Task to carry out: Pick out every line in the listing below that contains the word "have" and copy each of those lines.

Saved data entries:
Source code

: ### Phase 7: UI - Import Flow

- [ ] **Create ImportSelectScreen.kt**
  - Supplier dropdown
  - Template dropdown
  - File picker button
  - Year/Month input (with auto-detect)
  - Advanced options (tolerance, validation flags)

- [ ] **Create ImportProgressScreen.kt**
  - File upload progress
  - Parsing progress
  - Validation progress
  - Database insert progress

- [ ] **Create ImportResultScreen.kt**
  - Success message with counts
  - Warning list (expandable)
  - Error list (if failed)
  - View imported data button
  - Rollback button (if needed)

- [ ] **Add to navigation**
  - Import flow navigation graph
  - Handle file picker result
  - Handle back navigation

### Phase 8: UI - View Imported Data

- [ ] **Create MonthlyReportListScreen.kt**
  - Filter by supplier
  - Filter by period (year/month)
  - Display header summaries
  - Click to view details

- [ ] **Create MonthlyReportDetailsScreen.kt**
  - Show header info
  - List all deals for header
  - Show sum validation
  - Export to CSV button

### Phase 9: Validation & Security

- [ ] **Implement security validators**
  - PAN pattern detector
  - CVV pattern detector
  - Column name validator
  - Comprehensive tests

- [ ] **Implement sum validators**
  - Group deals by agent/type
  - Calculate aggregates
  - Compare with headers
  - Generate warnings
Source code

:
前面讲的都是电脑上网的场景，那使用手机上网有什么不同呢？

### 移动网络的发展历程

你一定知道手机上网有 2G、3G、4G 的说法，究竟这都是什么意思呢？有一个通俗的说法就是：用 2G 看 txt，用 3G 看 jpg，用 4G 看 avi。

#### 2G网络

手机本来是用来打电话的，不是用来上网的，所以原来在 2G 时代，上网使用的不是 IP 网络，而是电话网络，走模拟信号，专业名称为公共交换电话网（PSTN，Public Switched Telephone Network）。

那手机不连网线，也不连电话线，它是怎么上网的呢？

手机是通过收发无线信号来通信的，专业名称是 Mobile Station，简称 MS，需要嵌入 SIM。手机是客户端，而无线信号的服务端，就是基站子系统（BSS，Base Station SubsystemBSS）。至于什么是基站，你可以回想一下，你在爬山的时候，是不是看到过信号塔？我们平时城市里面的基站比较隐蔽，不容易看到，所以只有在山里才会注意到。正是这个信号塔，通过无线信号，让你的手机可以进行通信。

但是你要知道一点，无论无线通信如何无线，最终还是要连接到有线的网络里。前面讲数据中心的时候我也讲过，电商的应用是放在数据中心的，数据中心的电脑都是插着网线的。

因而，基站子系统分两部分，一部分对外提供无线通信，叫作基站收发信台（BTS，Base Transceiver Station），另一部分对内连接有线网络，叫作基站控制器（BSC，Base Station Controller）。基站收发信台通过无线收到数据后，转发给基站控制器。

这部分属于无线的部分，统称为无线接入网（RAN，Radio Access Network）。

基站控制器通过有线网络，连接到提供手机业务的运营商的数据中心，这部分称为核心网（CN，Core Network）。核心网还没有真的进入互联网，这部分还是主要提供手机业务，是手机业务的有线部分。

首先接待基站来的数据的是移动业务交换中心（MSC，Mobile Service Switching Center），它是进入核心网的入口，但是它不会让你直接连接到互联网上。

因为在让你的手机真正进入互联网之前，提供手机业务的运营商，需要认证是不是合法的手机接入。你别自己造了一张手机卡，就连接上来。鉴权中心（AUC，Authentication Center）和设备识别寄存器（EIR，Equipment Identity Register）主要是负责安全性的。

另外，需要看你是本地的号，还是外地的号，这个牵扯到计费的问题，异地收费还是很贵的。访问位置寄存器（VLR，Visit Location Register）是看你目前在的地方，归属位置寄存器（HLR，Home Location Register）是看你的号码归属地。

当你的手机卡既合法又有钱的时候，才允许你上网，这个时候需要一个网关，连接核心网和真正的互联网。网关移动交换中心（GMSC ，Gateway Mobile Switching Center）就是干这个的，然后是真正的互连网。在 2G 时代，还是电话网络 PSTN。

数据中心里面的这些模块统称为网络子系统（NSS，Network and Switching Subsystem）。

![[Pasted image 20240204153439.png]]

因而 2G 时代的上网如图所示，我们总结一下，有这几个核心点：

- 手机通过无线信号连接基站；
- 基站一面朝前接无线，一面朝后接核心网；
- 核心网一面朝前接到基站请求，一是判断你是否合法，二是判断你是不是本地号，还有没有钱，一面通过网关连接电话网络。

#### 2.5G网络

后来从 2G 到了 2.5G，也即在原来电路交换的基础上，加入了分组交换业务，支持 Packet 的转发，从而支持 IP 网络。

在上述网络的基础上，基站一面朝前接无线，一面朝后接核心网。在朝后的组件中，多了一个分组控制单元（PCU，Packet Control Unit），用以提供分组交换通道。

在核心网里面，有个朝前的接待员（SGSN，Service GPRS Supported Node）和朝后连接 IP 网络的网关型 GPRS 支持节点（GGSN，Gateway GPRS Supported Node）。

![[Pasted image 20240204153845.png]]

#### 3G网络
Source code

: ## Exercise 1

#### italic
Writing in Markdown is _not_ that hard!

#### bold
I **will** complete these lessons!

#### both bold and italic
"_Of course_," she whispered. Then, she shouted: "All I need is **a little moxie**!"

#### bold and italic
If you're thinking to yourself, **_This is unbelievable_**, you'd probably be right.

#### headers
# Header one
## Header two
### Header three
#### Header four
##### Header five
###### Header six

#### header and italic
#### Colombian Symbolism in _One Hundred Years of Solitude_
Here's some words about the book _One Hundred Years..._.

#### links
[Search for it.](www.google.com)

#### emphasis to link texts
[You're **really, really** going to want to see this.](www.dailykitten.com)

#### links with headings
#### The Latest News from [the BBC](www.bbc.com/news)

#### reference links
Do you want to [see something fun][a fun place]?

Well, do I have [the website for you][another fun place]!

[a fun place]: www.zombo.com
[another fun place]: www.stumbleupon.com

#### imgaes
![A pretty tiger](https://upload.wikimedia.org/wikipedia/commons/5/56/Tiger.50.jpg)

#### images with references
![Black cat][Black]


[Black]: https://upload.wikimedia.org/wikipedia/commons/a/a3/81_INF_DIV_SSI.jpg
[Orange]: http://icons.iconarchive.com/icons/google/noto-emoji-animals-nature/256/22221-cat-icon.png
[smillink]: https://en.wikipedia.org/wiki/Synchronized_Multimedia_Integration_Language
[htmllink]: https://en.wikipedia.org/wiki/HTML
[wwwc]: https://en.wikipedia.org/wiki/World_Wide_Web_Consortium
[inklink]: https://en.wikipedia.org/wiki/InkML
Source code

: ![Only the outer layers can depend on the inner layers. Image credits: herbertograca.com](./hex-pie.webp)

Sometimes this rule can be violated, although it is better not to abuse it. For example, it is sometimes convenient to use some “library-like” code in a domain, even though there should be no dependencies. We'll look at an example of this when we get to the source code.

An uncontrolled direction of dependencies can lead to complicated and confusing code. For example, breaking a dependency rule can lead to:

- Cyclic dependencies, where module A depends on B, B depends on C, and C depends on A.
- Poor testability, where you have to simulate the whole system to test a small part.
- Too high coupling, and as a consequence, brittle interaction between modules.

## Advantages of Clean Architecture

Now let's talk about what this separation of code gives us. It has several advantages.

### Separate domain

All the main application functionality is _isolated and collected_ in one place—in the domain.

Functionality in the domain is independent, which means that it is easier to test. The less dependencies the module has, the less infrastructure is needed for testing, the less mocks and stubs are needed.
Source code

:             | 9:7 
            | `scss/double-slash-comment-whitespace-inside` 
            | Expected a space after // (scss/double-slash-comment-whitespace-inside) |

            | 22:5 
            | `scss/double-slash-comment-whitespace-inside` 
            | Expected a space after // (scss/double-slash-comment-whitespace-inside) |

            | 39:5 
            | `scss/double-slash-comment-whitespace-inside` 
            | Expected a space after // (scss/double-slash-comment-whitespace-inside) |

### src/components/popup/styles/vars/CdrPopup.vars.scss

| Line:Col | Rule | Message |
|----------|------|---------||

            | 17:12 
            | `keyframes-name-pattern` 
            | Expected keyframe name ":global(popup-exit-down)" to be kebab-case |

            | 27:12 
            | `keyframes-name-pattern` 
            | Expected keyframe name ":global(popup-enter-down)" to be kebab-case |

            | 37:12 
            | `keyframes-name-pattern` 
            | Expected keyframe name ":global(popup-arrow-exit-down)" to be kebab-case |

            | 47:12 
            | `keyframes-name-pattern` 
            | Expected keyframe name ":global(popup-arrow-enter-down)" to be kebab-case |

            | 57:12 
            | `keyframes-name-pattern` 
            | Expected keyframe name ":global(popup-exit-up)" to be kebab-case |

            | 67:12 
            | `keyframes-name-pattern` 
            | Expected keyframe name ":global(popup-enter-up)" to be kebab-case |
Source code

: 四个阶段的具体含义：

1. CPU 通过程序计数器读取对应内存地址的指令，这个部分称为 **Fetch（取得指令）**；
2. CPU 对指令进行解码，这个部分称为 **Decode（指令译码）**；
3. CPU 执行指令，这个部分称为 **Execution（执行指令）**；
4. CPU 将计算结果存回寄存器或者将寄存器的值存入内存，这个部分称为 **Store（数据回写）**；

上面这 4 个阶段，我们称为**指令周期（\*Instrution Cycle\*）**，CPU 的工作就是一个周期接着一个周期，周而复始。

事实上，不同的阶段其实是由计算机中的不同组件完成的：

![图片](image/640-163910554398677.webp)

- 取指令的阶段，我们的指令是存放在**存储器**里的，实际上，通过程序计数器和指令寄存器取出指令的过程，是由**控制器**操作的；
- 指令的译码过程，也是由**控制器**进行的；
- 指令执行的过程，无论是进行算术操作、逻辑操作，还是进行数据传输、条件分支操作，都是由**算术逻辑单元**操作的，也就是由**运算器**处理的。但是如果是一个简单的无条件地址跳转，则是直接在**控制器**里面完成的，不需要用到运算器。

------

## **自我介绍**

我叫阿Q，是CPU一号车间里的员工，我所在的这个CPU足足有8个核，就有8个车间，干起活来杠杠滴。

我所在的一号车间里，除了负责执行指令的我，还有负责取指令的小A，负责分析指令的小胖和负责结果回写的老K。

Your solution:
Well, do I have [the website for you][another fun place]!
- Poor testability, where you have to simulate the whole system to test a small part.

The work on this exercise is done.